I nod. The laws of unintended consequences. Why is it they’re always worse?
Brooklyn lights his pipe, takes a pull.
“How much they offering on my head?” I ask.
He raises an eyebrow. “Heard about that, huh?”
“No.”
“Fifty.” He smokes, eyes twitching to snake slits. “What d’you want me to do?”
“See any angles for breaking in?”
“Man, there’s always a way in.”
“A way without getting shot or stabbed?”
“My man wants everything.” He shakes his head. “That all?”

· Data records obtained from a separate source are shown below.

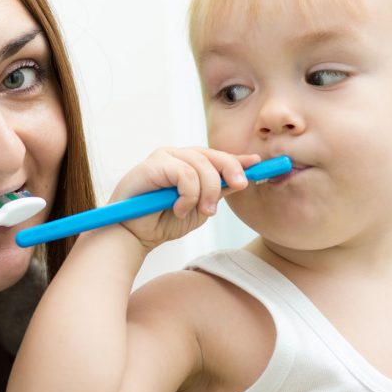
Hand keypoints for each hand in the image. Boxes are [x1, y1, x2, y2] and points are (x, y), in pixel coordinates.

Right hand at [110, 147, 259, 250]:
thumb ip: (217, 191)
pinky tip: (179, 208)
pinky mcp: (152, 164)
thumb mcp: (199, 208)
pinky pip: (184, 173)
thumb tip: (242, 177)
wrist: (133, 236)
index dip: (238, 160)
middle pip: (214, 156)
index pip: (218, 156)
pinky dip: (188, 194)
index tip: (258, 165)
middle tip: (239, 188)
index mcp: (188, 163)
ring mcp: (163, 157)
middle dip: (230, 172)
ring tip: (199, 211)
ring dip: (206, 193)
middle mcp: (176, 155)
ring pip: (202, 166)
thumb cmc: (162, 222)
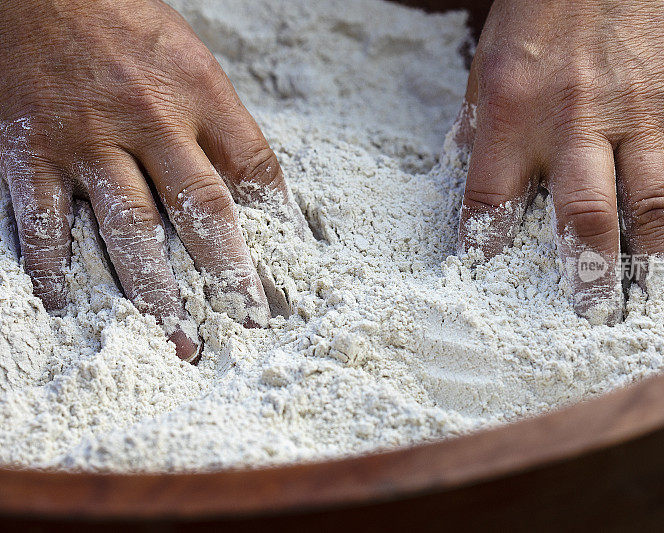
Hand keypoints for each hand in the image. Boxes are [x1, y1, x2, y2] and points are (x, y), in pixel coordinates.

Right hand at [0, 0, 296, 359]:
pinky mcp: (27, 151)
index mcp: (198, 93)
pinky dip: (56, 270)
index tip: (289, 276)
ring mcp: (84, 138)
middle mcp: (146, 117)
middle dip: (223, 275)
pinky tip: (71, 307)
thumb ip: (223, 131)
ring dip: (152, 293)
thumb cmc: (128, 29)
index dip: (278, 229)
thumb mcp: (195, 66)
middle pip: (198, 210)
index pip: (254, 170)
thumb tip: (261, 203)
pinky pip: (44, 222)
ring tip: (174, 341)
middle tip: (241, 325)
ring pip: (126, 229)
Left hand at [454, 0, 663, 322]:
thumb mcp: (491, 63)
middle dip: (589, 275)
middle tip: (597, 319)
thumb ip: (480, 124)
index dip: (485, 246)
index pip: (490, 200)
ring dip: (662, 263)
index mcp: (513, 115)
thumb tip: (464, 170)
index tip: (487, 279)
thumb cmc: (543, 8)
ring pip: (652, 205)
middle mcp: (574, 122)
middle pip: (581, 218)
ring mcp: (639, 114)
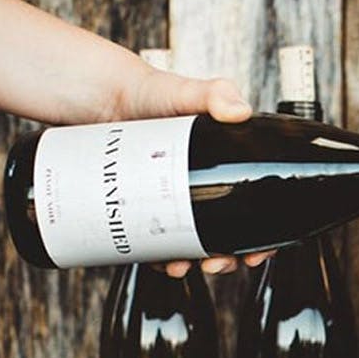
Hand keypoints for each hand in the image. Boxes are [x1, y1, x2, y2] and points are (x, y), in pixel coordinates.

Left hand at [115, 65, 274, 276]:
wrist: (96, 97)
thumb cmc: (146, 93)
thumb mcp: (183, 91)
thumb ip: (213, 93)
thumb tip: (239, 112)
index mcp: (223, 163)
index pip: (254, 205)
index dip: (262, 234)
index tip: (258, 250)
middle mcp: (201, 184)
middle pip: (225, 232)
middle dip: (227, 257)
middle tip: (219, 261)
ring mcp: (171, 198)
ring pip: (192, 242)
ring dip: (192, 262)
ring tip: (183, 265)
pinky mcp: (143, 208)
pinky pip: (156, 242)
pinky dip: (160, 258)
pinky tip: (159, 259)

“No,” I say. “You know the Nostromo?”
He shakes his head. “Naw.”
“It’s a derelict freighter on the fringes of the Boneyard, on the very edge of the open ocean.”
He nods.
“Tell Parth and the little woman I want to meet there in two hours. Out of sight.”
“Okay.”
“Then get back to the Cartagena. See if you can suss out an angle for getting on board without developing lead poisoning.”
“Sure enough.”
I’ve got to move soon on this whole wretched affair. Chirag’s up my ass and down my throat and Gortham’s trail’s getting colder by the minute. Whatever happened to him happened on that ship. The odds of him still being there are few and far between, but I gotta get in there. Gotta see. Gotta know. I slide a half-sleeve of steel Brooklyn’s way. “A small advance.”

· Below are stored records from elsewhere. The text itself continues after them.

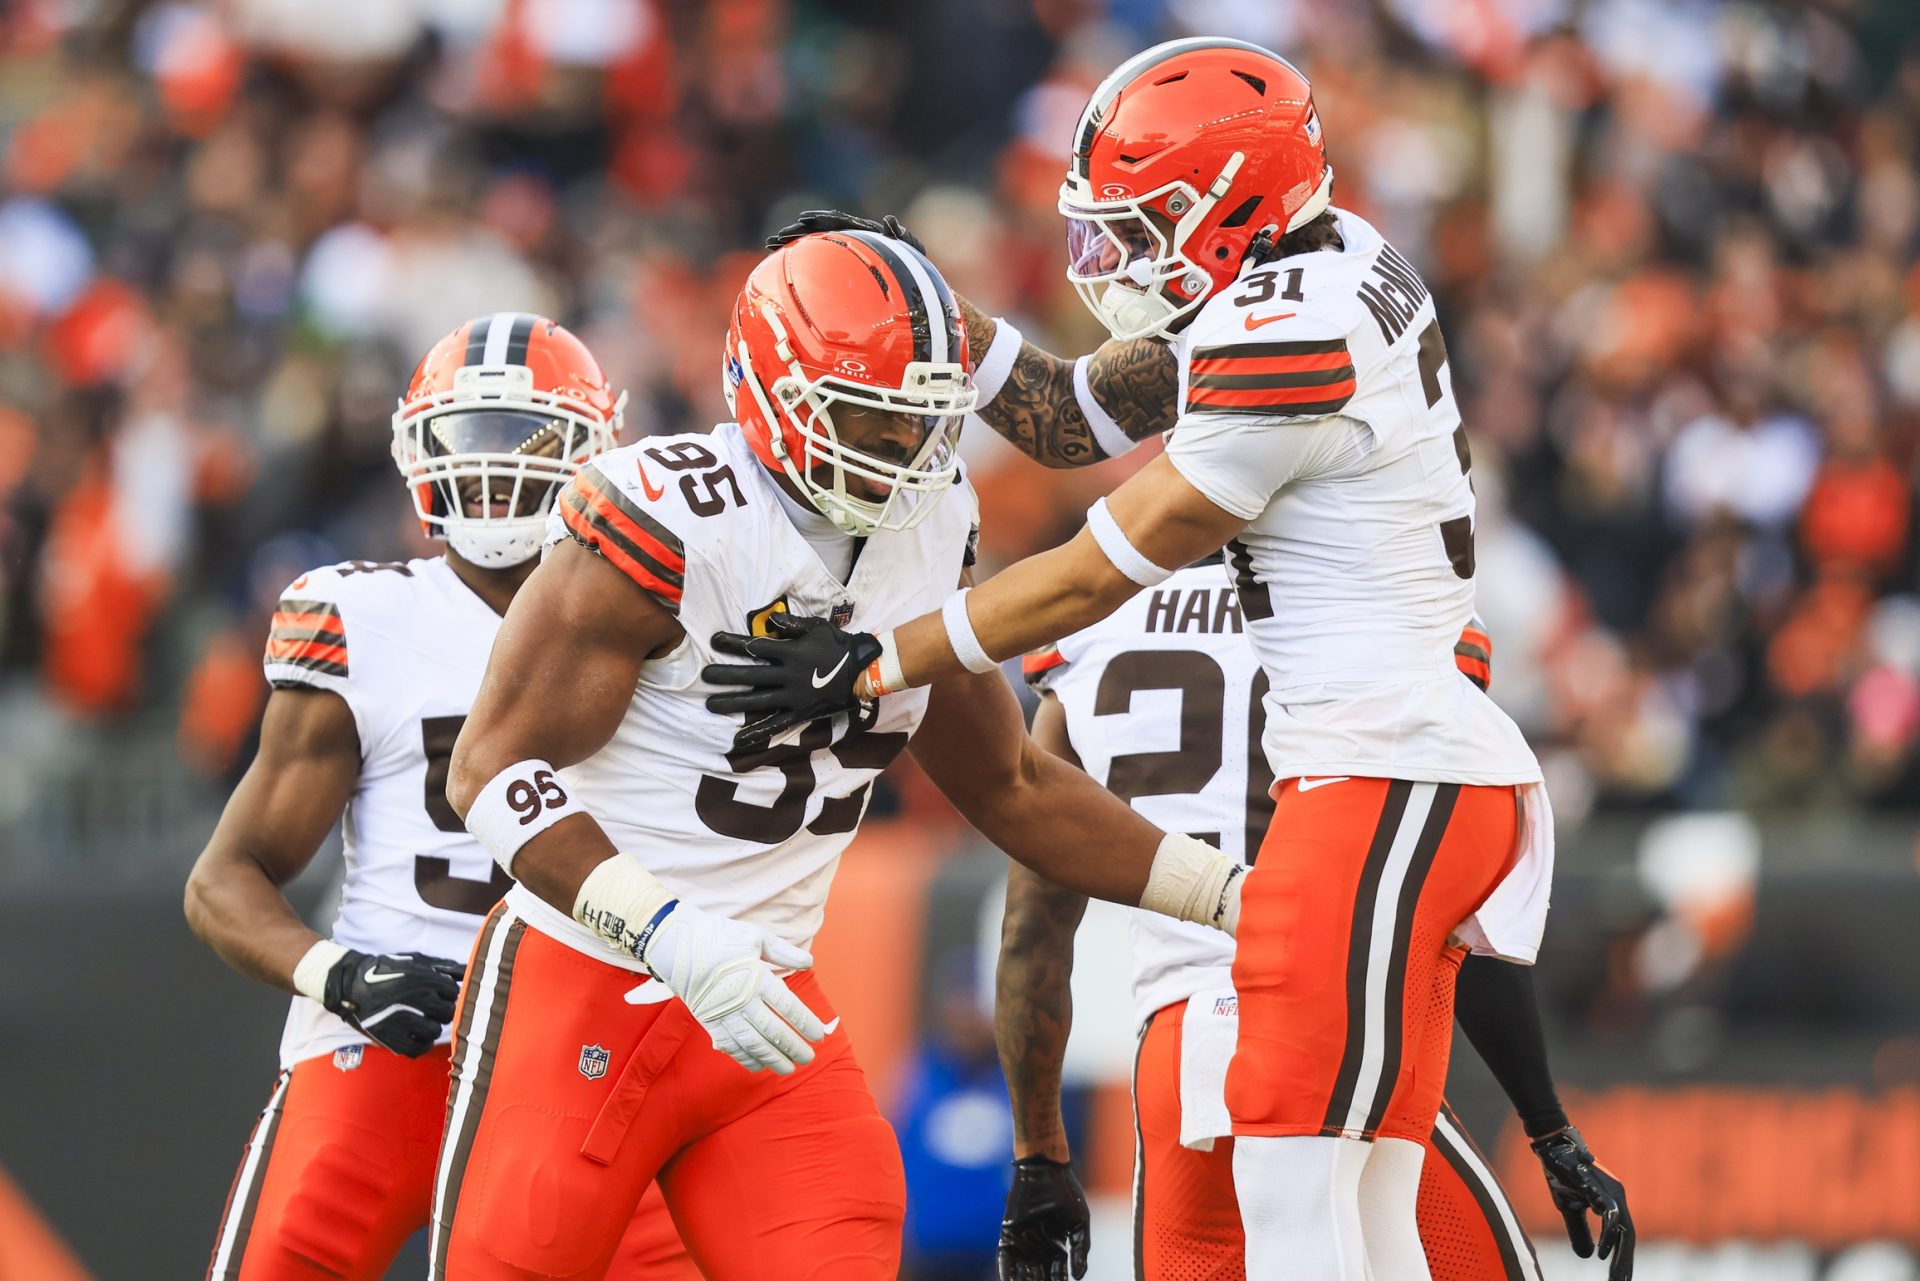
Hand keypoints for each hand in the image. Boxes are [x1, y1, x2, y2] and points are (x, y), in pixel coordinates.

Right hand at [321, 951, 463, 1057]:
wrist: (349, 984)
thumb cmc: (385, 971)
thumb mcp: (415, 961)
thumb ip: (444, 967)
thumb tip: (469, 971)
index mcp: (424, 979)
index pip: (452, 992)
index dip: (447, 993)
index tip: (438, 994)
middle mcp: (416, 999)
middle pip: (447, 1012)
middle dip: (442, 1010)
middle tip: (431, 1009)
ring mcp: (404, 1020)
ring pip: (435, 1031)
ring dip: (431, 1026)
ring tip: (422, 1021)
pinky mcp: (391, 1038)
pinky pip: (418, 1049)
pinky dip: (421, 1044)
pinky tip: (417, 1035)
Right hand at [641, 898, 826, 1074]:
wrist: (676, 944)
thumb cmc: (719, 937)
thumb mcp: (755, 936)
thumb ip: (783, 952)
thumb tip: (809, 962)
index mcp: (756, 976)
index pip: (787, 1006)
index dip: (805, 1023)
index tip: (818, 1035)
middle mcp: (741, 998)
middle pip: (772, 1030)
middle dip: (792, 1046)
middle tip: (808, 1058)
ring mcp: (723, 1013)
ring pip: (752, 1043)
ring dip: (771, 1058)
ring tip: (788, 1069)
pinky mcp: (708, 1021)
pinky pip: (729, 1046)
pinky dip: (745, 1058)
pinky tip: (759, 1066)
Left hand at [703, 612, 881, 751]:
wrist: (863, 671)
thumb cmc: (839, 645)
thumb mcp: (818, 628)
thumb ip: (793, 626)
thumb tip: (771, 622)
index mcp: (791, 652)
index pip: (755, 645)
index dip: (733, 642)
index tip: (713, 640)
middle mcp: (788, 675)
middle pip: (751, 675)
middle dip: (726, 675)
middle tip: (705, 676)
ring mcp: (793, 696)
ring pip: (757, 701)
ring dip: (733, 703)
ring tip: (711, 705)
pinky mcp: (800, 713)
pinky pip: (776, 725)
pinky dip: (757, 733)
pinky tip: (738, 740)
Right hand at [767, 209, 925, 255]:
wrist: (905, 280)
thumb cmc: (909, 265)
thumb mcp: (908, 249)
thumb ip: (901, 235)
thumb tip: (890, 219)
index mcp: (861, 232)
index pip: (836, 222)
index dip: (819, 220)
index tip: (803, 220)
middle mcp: (848, 237)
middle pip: (817, 230)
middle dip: (796, 232)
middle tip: (775, 238)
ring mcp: (841, 249)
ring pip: (811, 242)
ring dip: (791, 242)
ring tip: (770, 245)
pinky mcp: (837, 261)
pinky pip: (815, 255)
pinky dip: (799, 255)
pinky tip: (782, 259)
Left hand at [997, 1156, 1088, 1280]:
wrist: (1045, 1170)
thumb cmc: (1067, 1194)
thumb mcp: (1080, 1223)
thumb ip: (1080, 1251)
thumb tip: (1078, 1277)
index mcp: (1056, 1246)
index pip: (1057, 1272)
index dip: (1059, 1280)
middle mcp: (1039, 1246)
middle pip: (1038, 1273)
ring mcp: (1023, 1240)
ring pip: (1022, 1268)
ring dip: (1023, 1279)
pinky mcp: (1009, 1232)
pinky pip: (1006, 1256)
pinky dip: (1006, 1271)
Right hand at [1532, 1126, 1633, 1279]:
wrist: (1552, 1148)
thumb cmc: (1561, 1175)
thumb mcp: (1569, 1209)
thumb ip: (1579, 1232)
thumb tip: (1586, 1256)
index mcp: (1612, 1203)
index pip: (1623, 1236)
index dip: (1622, 1257)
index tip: (1619, 1278)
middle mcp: (1618, 1199)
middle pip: (1628, 1237)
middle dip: (1625, 1263)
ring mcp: (1613, 1193)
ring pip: (1625, 1231)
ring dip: (1621, 1256)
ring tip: (1617, 1277)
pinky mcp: (1602, 1190)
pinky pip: (1611, 1218)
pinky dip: (1609, 1238)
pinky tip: (1603, 1255)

“Shit,” he sighs, takes the coin sleeve in hand, and I can tell he’s feeling the ridges with his fingernail, counting them out one by one as he watches his amadlozi ghosts rising. “You ain’t joking. Small.”
“It ain’t digging ditches, kid.”
“Digging ditches pays more, my man.”
“Probably.” I bob my head. “And what a delight it is.”

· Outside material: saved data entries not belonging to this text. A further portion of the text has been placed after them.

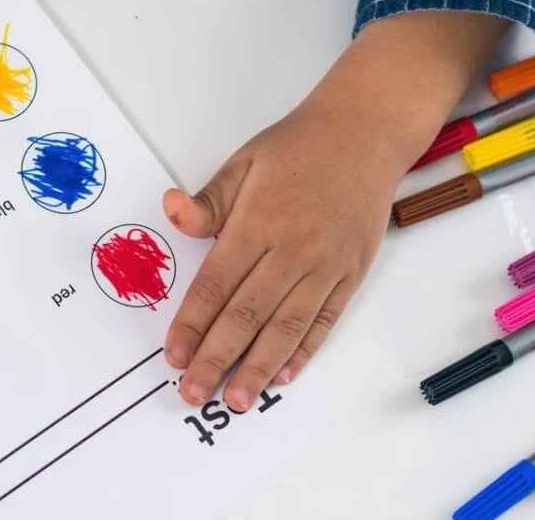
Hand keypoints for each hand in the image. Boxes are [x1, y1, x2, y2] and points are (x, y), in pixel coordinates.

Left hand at [161, 10, 503, 408]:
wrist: (364, 134)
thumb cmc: (297, 147)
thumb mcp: (243, 163)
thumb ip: (208, 202)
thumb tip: (170, 212)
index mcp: (258, 222)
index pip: (216, 285)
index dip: (192, 324)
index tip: (174, 355)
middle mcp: (293, 251)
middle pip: (247, 316)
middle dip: (217, 359)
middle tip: (193, 393)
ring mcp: (326, 266)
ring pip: (287, 328)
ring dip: (259, 368)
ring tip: (236, 400)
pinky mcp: (351, 273)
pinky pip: (324, 320)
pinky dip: (304, 351)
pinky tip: (283, 375)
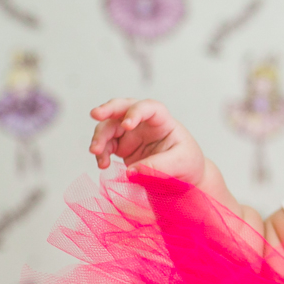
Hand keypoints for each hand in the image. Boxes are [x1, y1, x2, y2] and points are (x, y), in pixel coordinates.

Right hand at [89, 98, 205, 185]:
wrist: (184, 176)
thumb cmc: (187, 164)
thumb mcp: (181, 164)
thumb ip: (157, 167)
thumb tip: (130, 172)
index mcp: (163, 121)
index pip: (150, 108)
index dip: (136, 112)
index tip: (127, 125)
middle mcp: (145, 124)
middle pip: (124, 107)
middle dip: (108, 109)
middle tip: (95, 114)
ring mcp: (131, 134)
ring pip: (110, 126)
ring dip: (100, 136)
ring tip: (95, 151)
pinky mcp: (122, 147)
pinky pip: (106, 145)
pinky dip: (101, 153)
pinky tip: (102, 164)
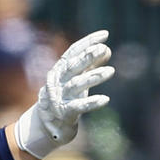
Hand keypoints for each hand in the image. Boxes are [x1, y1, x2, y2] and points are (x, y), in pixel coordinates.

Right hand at [13, 30, 114, 158]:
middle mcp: (58, 81)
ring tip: (111, 70)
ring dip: (94, 76)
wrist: (47, 125)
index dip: (88, 42)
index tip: (105, 35)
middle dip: (88, 56)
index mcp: (60, 70)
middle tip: (103, 49)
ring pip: (76, 84)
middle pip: (73, 66)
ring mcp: (60, 97)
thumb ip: (90, 65)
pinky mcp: (65, 113)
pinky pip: (78, 106)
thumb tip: (106, 49)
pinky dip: (92, 103)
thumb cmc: (65, 97)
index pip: (73, 51)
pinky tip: (105, 99)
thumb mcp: (77, 79)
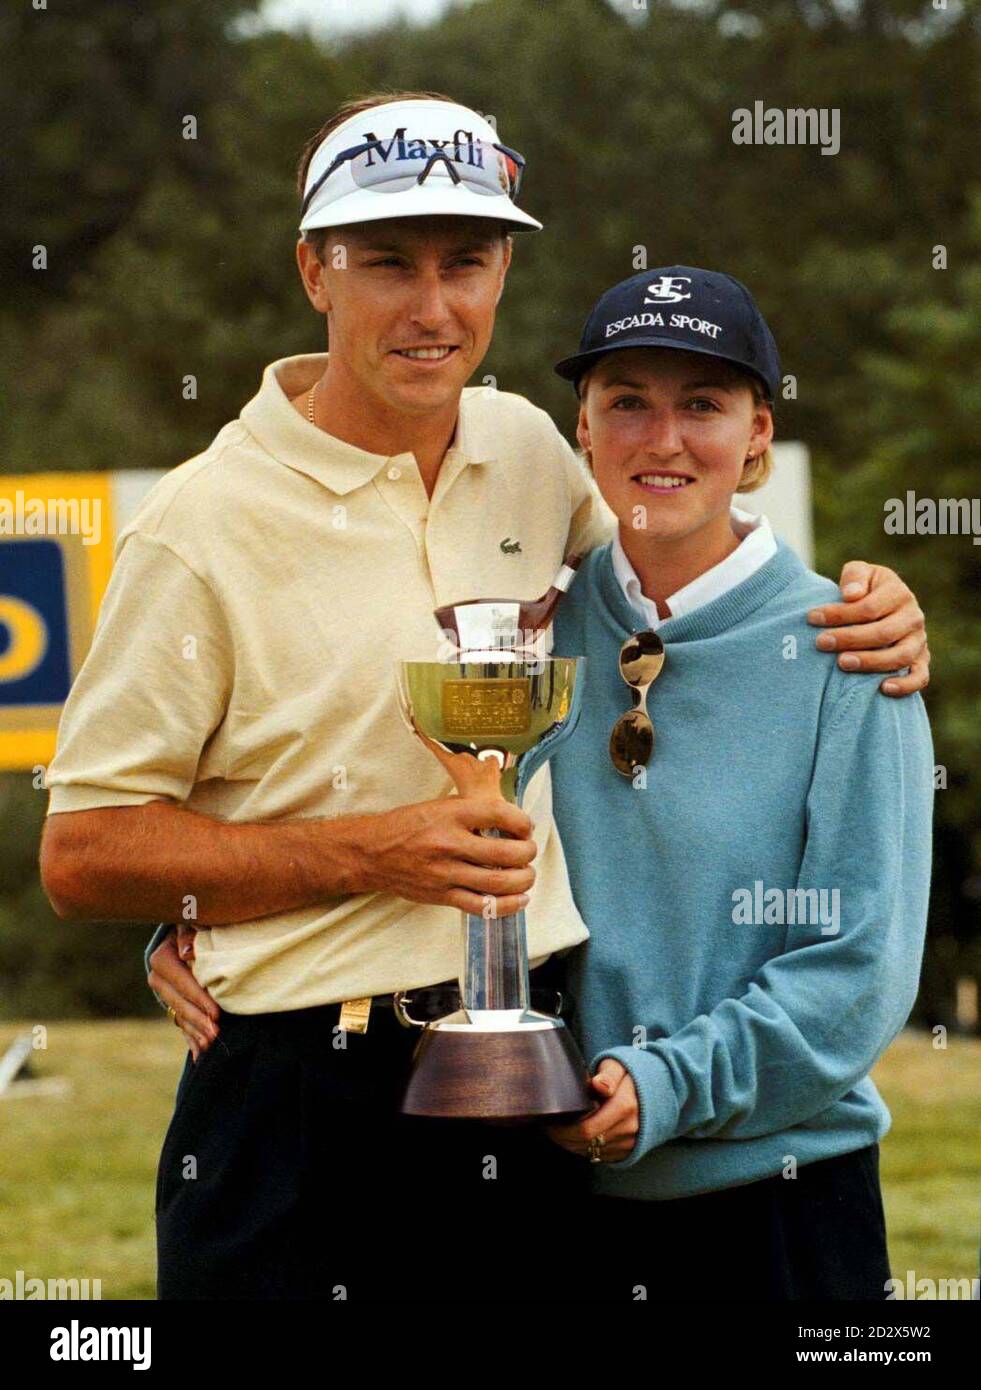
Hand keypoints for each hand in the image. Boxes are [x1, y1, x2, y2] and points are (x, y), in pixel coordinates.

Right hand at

“Bullshit.” Loops of smoke coil slithering from his parted lips. “You never dug no ditches.”
He’s right, I’ve never dug any ditches. Graves maybe, but only my own, and I’ve got it on layaway, paying it off a piece at a time, shovelful by shovelful.
The beggars have suddenly become scarce, abandoning their semi-lucrative posts and melting into the crowd. Brooklyn’s still calling me on my bullshit-ditch theory, becoming ever more eloquent by the second when I chop him silent.
“Huh?”
“Best make with the scarce, kid.” I nod toward Draegar and a couple flatfoots muscling their way through the press like a phalanx of bulls through Pamplona. Draegar’s eyes are every which way, searching out between stalls then jumping to faces, grabbing passers-by and yanking back hoods and hats. By the time Draegar’s eyes light upon my perch, I’ve long since pulled another ghost job.